Please validate the skipped sizes with the same per-row bound, and use checked addition for bytes_to_skip before using it to seek the data stream. A focused regression with rows_offset > 0 would close this path.
CI finish ledger — c387724Every failure below has an owner; none is in this PR's diff ( Session id: cron:our-pr-ci-monitor:20260626-173000 |

Related: #107196
Changelog category (leave one):
Changelog entry (a user-readable short description of the changes that goes into CHANGELOG.md):
Fix a server abort when reading a
Stringcolumn stored with the separate size-stream format (WITH_SIZE_STREAM) from a corrupt or truncated part: a garbage per-row length in the.sizesub-stream could trigger an out-of-bounds allocation (Too large size ... passed to allocator) and abort the server under assert/sanitizer builds. Such a corrupt part now raisesTOO_LARGE_STRING_SIZEat the point of deserialization instead.Description
SerializationString::deserializeBinaryBulkWithSizeStreamreads per-row lengths from a separate.sizesub-stream, accumulates them intoColumnStringoffsets, then sizes the character buffer withdata.resize(...)before reading any character bytes. The accumulation had no bound on the per-row size.The size and data sub-streams are stored separately, so a corrupt part (or a desynced/seeked sizes stream) can deliver a garbage length with bit 63 set, making
bytes_to_read >= 2^63. The pre-readresizereachesAllocator::checkSize(size >= 0x8000000000000000), which throws aLOGICAL_ERRORand aborts under assert/sanitizer builds.
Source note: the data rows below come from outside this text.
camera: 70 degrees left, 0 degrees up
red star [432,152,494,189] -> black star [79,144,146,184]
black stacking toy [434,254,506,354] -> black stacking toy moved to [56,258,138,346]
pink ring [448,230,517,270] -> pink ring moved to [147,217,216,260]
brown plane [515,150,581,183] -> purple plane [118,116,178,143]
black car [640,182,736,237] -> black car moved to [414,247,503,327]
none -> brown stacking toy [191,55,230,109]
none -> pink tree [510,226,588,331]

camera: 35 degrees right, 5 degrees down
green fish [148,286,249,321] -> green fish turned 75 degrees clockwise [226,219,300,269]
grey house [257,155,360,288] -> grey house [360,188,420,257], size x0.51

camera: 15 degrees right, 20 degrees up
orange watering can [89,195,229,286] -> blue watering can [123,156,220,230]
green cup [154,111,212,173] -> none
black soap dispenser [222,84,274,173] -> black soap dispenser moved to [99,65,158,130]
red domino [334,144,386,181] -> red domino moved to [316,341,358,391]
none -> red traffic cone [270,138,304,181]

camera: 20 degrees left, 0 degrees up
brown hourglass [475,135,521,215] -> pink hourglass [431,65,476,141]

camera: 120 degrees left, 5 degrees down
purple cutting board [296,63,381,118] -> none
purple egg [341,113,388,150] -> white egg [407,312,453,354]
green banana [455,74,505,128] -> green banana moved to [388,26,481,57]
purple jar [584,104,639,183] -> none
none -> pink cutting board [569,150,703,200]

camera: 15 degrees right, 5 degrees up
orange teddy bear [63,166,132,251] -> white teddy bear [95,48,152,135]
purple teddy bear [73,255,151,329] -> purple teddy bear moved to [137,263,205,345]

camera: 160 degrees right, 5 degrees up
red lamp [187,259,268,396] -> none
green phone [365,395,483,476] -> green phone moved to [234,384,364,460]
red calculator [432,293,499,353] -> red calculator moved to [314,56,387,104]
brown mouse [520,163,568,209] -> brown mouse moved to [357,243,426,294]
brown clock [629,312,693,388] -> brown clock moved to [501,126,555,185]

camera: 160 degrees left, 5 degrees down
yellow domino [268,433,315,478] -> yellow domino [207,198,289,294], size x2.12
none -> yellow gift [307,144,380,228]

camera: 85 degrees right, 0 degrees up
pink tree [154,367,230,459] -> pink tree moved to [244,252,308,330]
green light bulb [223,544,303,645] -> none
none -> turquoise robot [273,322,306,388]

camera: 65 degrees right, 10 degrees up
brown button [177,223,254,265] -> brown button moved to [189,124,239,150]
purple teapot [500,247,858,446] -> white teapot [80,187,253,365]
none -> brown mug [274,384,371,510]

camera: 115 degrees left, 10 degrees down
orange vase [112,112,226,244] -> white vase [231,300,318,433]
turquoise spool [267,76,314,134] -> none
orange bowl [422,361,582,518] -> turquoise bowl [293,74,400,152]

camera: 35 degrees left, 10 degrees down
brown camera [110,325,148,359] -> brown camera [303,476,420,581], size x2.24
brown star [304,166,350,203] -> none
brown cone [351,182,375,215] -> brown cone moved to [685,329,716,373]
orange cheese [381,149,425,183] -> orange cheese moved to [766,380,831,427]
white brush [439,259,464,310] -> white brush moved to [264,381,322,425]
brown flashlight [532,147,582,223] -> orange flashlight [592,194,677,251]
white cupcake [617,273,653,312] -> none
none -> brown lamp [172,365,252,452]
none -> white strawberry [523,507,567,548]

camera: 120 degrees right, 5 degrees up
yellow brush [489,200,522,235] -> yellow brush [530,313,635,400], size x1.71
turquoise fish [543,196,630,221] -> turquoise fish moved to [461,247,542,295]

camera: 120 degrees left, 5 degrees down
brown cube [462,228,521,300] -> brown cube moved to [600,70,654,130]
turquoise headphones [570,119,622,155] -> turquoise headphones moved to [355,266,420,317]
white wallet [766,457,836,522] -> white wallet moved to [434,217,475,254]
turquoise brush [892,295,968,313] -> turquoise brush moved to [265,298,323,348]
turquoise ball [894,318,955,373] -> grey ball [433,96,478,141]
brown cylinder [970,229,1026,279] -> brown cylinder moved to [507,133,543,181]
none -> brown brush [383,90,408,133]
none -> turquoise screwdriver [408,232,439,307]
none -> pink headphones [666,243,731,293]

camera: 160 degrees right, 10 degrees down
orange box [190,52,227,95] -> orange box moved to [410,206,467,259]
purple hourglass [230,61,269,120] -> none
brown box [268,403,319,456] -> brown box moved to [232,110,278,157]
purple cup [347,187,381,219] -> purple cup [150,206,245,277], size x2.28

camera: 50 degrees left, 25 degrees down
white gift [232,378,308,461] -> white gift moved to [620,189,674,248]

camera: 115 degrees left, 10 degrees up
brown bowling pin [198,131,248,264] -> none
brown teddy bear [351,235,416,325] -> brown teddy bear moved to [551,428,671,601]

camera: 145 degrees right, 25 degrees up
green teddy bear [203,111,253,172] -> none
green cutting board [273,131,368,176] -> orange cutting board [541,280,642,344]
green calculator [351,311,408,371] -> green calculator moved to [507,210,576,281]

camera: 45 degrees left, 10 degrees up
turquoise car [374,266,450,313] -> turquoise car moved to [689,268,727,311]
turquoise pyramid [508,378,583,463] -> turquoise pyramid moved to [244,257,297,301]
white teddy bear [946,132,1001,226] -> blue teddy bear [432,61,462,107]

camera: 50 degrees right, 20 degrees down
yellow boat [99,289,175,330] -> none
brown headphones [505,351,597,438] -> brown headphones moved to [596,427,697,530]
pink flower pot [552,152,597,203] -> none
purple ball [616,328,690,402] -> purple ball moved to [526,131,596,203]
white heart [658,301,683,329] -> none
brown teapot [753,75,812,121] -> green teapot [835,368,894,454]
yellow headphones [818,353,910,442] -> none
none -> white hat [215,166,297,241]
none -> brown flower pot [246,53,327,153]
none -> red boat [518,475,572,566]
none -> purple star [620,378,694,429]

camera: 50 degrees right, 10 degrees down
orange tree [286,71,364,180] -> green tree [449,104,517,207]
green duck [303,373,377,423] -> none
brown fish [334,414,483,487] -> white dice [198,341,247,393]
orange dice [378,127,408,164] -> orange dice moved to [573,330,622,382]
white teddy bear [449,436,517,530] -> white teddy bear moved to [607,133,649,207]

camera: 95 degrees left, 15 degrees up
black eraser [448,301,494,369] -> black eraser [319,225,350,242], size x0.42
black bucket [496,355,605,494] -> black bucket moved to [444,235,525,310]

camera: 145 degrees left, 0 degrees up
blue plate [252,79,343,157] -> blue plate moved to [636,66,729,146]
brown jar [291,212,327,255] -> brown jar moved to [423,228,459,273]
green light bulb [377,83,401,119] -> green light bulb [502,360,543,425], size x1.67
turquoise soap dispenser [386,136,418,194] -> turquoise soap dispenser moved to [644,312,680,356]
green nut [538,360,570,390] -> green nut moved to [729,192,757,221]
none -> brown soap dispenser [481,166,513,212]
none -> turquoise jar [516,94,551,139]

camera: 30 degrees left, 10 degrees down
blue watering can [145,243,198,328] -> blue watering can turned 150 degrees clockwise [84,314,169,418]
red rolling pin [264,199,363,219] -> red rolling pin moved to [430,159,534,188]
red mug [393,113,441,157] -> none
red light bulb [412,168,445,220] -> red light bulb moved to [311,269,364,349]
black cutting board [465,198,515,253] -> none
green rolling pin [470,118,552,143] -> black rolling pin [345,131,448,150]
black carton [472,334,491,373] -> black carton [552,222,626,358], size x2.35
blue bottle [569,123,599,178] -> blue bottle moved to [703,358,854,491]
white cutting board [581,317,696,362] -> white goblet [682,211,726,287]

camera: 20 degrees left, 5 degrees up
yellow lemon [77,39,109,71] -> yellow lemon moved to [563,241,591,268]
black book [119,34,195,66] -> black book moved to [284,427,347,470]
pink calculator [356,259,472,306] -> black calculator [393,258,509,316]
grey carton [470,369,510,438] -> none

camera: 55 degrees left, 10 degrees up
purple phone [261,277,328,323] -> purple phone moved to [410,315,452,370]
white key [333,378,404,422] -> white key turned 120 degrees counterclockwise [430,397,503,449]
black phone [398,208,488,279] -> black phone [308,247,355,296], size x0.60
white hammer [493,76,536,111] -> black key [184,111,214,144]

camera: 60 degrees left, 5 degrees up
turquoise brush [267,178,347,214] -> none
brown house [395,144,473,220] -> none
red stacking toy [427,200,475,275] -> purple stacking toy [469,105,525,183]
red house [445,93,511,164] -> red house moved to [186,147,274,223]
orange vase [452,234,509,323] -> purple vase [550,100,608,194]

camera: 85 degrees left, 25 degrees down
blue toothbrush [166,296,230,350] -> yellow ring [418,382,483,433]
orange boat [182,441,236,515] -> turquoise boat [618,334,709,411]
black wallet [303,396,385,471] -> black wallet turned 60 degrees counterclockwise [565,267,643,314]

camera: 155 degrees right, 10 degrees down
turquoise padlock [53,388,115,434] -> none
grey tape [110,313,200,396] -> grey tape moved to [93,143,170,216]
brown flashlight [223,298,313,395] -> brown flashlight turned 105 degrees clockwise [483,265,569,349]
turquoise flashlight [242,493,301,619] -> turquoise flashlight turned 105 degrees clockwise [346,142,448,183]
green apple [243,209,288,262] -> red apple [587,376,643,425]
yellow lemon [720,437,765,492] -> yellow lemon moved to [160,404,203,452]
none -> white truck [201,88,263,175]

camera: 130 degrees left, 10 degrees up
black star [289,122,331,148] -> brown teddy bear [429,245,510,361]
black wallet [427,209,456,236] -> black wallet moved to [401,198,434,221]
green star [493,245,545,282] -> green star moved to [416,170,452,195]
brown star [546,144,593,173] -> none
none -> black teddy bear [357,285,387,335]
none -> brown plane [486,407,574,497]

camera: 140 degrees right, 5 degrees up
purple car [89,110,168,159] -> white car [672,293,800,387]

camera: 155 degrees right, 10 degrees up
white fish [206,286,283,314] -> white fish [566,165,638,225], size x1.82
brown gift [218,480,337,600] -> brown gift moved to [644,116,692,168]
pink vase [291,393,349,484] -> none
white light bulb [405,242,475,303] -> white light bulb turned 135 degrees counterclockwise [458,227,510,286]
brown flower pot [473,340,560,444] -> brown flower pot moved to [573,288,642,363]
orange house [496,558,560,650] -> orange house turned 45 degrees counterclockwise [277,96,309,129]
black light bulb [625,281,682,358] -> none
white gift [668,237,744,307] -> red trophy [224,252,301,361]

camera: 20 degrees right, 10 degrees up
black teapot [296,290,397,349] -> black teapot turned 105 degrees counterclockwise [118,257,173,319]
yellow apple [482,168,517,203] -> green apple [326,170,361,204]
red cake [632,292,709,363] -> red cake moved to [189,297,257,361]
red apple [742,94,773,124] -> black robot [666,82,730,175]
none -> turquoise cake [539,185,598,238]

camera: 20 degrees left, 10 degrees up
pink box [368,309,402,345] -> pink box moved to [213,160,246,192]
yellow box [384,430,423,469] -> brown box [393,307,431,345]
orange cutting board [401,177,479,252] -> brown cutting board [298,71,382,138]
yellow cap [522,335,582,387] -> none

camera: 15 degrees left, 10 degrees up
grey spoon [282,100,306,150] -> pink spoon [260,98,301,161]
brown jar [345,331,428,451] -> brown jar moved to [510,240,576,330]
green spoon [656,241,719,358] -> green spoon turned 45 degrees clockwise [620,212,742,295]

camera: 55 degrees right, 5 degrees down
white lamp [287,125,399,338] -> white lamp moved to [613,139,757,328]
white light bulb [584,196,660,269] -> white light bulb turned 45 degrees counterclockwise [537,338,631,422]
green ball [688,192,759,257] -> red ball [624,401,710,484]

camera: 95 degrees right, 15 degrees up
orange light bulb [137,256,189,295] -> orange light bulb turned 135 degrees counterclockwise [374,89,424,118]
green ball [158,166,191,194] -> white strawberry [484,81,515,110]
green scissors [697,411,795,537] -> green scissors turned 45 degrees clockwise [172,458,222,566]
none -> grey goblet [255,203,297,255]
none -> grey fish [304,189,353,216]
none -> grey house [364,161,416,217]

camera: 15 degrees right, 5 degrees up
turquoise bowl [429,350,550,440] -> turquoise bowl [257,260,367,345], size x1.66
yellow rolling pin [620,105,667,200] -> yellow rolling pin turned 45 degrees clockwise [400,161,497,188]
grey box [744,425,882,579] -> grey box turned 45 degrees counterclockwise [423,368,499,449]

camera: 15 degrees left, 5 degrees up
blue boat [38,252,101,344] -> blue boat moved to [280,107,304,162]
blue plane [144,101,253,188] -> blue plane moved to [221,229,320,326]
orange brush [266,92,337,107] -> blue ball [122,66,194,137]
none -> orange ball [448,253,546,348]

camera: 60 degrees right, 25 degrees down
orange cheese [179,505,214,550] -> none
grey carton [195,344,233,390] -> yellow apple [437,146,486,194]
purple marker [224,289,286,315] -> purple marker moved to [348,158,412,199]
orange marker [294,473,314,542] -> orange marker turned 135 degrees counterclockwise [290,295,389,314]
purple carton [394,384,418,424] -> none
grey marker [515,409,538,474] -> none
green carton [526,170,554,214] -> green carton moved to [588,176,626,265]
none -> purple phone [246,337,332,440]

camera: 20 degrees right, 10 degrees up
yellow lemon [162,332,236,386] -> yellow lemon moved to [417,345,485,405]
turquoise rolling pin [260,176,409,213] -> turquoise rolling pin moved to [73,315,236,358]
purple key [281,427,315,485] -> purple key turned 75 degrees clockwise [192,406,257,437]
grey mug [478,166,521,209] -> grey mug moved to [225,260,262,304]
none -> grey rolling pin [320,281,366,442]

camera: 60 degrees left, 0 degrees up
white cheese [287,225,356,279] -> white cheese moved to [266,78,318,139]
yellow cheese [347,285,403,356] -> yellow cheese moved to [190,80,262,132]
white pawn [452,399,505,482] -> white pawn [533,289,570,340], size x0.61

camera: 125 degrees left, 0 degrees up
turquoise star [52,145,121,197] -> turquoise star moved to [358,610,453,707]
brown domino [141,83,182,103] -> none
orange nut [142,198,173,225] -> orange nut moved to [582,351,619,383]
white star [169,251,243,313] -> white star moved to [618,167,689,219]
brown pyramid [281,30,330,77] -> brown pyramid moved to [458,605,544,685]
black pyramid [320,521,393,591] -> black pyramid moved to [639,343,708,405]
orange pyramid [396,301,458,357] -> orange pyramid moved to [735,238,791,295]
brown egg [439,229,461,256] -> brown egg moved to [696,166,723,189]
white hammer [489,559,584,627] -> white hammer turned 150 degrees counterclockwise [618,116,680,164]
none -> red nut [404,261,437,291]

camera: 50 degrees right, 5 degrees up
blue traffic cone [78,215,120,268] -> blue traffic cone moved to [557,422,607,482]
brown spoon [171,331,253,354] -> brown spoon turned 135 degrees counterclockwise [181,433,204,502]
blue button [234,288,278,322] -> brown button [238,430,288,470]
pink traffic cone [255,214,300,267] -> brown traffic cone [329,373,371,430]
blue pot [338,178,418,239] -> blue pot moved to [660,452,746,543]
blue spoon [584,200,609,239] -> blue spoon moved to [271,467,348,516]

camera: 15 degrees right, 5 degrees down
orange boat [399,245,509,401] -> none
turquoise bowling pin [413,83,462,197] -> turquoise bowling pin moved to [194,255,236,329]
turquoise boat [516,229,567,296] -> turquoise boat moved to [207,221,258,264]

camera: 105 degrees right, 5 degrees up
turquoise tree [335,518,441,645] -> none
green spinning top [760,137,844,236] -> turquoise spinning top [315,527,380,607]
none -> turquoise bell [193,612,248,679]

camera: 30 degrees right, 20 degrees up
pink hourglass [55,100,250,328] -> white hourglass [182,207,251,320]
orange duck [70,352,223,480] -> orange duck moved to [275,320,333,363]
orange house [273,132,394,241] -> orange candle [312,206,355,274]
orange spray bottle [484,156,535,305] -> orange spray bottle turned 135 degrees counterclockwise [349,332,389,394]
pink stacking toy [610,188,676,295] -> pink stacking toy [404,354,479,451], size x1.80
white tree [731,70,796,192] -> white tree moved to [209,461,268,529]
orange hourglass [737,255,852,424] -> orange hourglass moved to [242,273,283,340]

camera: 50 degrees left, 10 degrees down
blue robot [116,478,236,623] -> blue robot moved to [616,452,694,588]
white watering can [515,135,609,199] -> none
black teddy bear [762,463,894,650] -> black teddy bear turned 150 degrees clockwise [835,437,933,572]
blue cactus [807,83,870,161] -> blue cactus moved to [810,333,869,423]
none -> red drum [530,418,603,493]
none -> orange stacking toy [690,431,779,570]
Top of the observed stack:The existing
readBigStricthardening (#107196) catches the opposite desync (data stream short, sizes intact) but runs after the resize, so it does not help when the sizes stream is the corrupt one.The fix bounds the per-row size at the accumulation point in
appendStringSizesToColumnStringOffsetsand throwsTOO_LARGE_STRING_SIZE, mirroring the bound the single-stream path already enforces indeserializeBinaryImpl(max_string_size = 16_GiB).A unit test
WithSizeStreamCorruptSizeStreamThrowswas added (symmetric to the existingWithSizeStreamShortDataStreamThrows): it corrupts the first.sizeentry with a bit-63 length and asserts the deserializer throws instead of aborting. Verified the test aborts (SIGABRT) on the unfixed code and passes with the fix; all existingStringSerialization.*unit tests still pass.